De Belastingdienst verlangt ten onrechte 6% overdrachtsbelasting bij de aankoop van woningen die een andere bestemming hebben gekregen. De fiscus moet het verlaagde tarief van 2% gebruiken als een pand is gebouwd als woning en daar de kenmerken nog van heeft.
Tot dat oordeel komt de Hoge Raad in vier zaken waarin belastingplichtigen bezwaar maakten tegen de heffing van 6% overdrachtsbelasting. De arresten van de hoogste rechter zijn bepalend voor talrijke rechtszaken die sinds 2012 tegen de fiscus worden gevoerd over toepassing van het juiste tarief in de overdrachtsbelasting. In 2012 werd het tarief voor woningen structureel verlaagd naar 2%, terwijl het tarief voor niet-woningen ongewijzigd 6% bleef.
Belastingdienst in cassatie
De afgelopen vrijdag gepubliceerde arresten zijn de uitkomst van vier rechtszaken waarin het Gerechtshof oordeelde dat geen 6%, maar 2% belasting was verschuldigd. De Belastingdienst ging hiertegen in cassatie.
##############################
## OPDRACHTEN:
**1)** Typ uit de tekst over de overdrachtsbelasting alles over vanaf "Belastingdienst in cassatie" tot en met "hiertegen in cassatie.".
**2)** Naar welk percentage werd volgens de tekst over de overdrachtsbelasting het tarief voor woningen in 2012 structureel verlaagd?
**3)** Geef bij elk van de volgende uitspraken aan of deze overeenkomt met de tekst over de overdrachtsbelasting. Antwoord met ja of nee en citeer de doorslaggevende woorden uit de tekst.
(a) De Hoge Raad deed uitspraak in vier zaken over de heffing van 6% overdrachtsbelasting.
(b) Het Gerechtshof oordeelde in de vier zaken dat 6% belasting verschuldigd was.
(c) De arresten werden afgelopen maandag gepubliceerd.
##############################
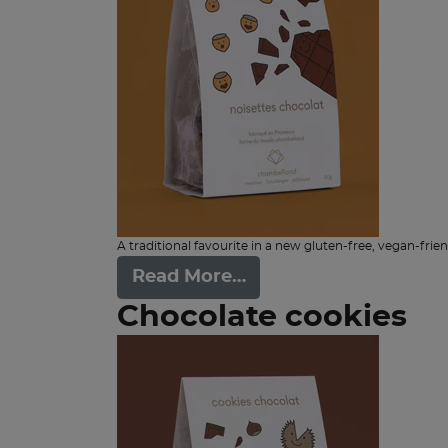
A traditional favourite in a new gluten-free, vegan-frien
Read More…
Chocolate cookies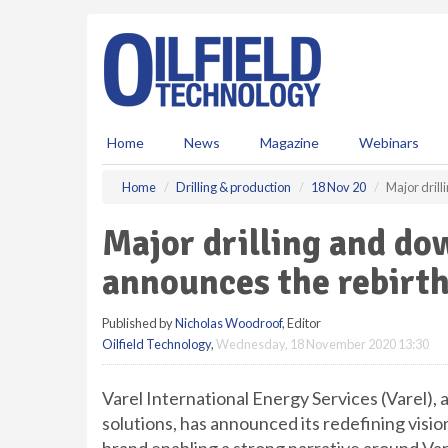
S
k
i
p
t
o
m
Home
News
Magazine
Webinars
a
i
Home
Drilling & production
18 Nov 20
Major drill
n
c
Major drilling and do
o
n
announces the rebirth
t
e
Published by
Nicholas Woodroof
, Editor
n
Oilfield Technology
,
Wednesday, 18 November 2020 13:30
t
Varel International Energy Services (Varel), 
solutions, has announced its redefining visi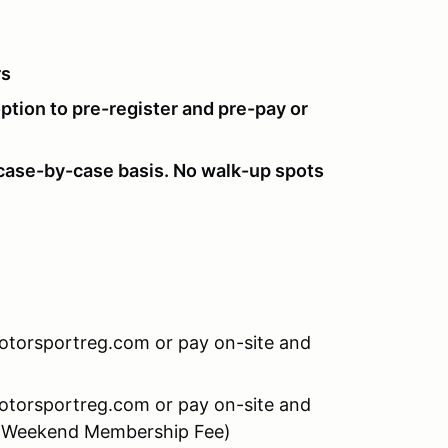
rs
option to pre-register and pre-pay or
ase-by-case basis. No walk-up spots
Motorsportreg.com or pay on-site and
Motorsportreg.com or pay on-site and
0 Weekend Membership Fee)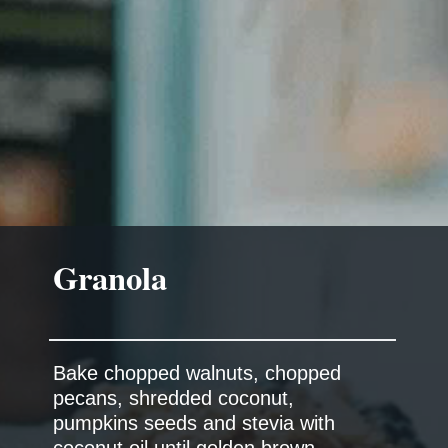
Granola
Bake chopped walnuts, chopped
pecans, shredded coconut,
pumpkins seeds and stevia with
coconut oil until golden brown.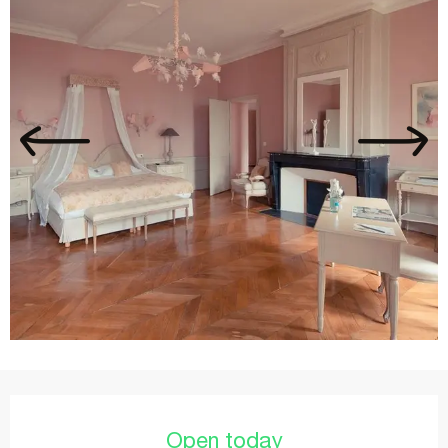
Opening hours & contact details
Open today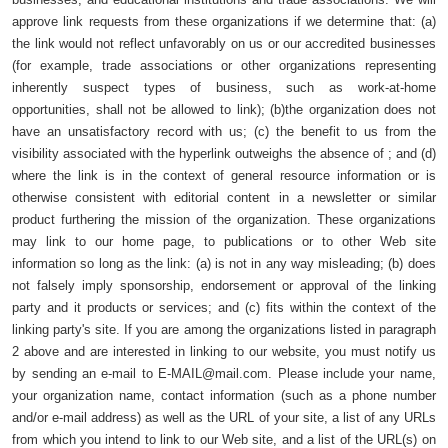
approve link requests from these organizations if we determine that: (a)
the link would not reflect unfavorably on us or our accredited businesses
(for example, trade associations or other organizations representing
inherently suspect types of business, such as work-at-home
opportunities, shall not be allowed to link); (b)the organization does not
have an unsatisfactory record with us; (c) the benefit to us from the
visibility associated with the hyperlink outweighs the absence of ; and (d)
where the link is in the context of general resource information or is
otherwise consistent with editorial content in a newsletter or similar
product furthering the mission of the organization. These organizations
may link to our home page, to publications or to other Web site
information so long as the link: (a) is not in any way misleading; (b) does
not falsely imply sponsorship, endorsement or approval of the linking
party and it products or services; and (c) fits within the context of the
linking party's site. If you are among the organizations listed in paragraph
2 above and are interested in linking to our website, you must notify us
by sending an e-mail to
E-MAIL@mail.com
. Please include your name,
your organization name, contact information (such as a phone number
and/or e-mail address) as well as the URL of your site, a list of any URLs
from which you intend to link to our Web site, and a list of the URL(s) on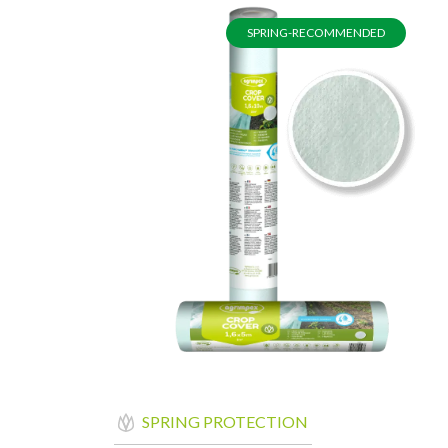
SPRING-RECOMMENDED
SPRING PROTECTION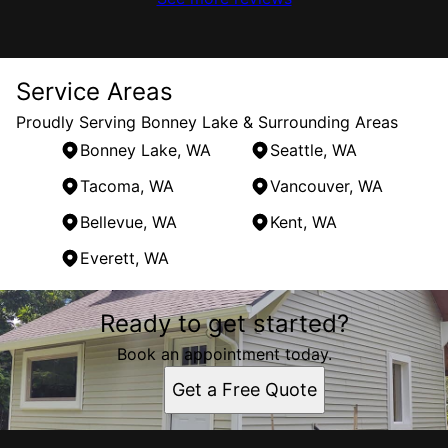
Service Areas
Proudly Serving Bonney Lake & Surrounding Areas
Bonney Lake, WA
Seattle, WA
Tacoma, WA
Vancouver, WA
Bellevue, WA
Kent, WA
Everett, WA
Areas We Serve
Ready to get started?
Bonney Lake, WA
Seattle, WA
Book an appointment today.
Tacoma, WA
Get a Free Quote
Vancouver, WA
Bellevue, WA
##############################
## ANTWOORDEN PER OPDRACHT:
**1)**
Belastingdienst in cassatie
De afgelopen vrijdag gepubliceerde arresten zijn de uitkomst van vier rechtszaken waarin het Gerechtshof oordeelde dat geen 6%, maar 2% belasting was verschuldigd. De Belastingdienst ging hiertegen in cassatie.

**2)** Het tarief voor woningen werd in 2012 structureel verlaagd naar 2%.

**3)**
(a) Ja: "Tot dat oordeel komt de Hoge Raad in vier zaken waarin belastingplichtigen bezwaar maakten tegen de heffing van 6% overdrachtsbelasting."
(b) Nee: "het Gerechtshof oordeelde dat geen 6%, maar 2% belasting was verschuldigd"
(c) Nee: "De afgelopen vrijdag gepubliceerde arresten"